Por Redacción
Ciudad Del Vaticano, 19 de marzo de 2026.- Una investigación periodística internacional publicada este jueves expone un mecanismo de encubrimiento sistemático de casos de pederastia dentro de la estructura del Vaticano, contraviniendo la postura oficial de la Santa Sede sobre su conocimiento de los hechos antes de 2001. El reporte, elaborado conjuntamente por el diario alemán Correctiv, EL PAÍS, The Boston Globe, el portugués Observador, la colombiana Casa Macondo y The New York Times, indica que la información sobre los abusos llegaba a Roma oculta bajo otros asuntos administrativos.

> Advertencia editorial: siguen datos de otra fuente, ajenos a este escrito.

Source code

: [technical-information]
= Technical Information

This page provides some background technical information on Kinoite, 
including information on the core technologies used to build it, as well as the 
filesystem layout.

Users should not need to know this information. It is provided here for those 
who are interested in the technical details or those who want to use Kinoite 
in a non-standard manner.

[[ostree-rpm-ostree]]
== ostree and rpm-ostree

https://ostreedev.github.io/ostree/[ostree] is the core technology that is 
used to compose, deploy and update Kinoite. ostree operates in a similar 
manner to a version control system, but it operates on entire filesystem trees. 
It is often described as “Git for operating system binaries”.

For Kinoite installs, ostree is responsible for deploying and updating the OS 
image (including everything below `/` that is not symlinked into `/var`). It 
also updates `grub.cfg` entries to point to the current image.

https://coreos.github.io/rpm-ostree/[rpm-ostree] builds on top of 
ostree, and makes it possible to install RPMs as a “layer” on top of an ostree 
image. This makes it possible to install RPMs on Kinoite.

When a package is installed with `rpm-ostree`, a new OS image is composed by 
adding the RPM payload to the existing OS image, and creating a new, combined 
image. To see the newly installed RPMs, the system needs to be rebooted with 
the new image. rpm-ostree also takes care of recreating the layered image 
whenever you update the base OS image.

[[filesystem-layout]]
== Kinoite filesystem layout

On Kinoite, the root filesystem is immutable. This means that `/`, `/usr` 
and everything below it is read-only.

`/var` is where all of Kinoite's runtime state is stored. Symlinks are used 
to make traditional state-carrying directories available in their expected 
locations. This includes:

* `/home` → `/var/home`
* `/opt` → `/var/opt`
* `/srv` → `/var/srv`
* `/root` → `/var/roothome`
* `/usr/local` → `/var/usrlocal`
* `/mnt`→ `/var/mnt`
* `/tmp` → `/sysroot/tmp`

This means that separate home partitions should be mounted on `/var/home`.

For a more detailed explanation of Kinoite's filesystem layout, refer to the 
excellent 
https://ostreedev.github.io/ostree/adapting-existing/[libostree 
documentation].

Según los hallazgos de los medios, el Vaticano poseía más información sobre los abusos cometidos en cada país de la que ha admitido públicamente. Los documentos revelan que las denuncias no siempre aparecían como casos de abuso sexual explícito, sino que se procesaban disfrazadas como solicitudes de dispensas o prohibiciones de confesión, lo que permitía a la jerarquía eclesiástica manejar las situaciones sin generar escándalo público ni notificar a las autoridades civiles.
La investigación cuestiona directamente la narrativa institucional que sostenía que apenas llegaban casos a la congregación ahora conocida como el Dicasterio para la Doctrina de la Fe (antiguo Santo Oficio) antes del cambio de normativa en 2001. Los archivos consultados por el consorcio de periodistas sugieren un flujo constante de información que fue gestionada internamente, evitando la transparencia que la Iglesia ha prometido en las últimas décadas.
Fuentes diversas consultadas durante el proceso de investigación, incluyendo un sacerdote canonista no identificado, apuntan a la existencia de un archivo más secreto dentro de la estructura vaticana donde se resguardaría esta documentación sensible. Sin embargo, la investigación no logra identificar específicamente al religioso ni detallar el contenido completo de todos los documentos hallados, manteniendo ciertas áreas en la reserva debido a la naturaleza confidencial de los archivos eclesiásticos.
Entre los documentos analizados se hace referencia a una carta de Joseph Ratzinger datada en 1986, aunque el contexto específico y el contenido integral de dicha misiva no han sido fully divulgados en el reporte inicial. La ausencia de cifras exactas sobre el número total de documentos hallados o casos específicos detallados marca las limitaciones actuales del acceso a la información, a pesar de la evidencia presentada sobre la práctica de ocultamiento.
Este hallazgo tiene implicaciones significativas para la credibilidad de las reformas implementadas por la Iglesia Católica en materia de transparencia y protección de menores. La demostración de que los casos eran conocidos y reubicados administrativamente en Roma desmonta la defensa histórica de ignorancia o falta de recepción de denuncias por parte de la Curia antes del nuevo milenio.
La publicación de este reporte marca un punto de inflexión en la presión internacional sobre la Santa Sede para abrir sus archivos históricos y aclarar el manejo real que se dio a las acusaciones contra clérigos durante el siglo XX. Los medios participantes continúan analizando la documentación para profundizar en los detalles de los casos específicos y las figuras involucradas en la cadena de mando que permitió este encubrimiento.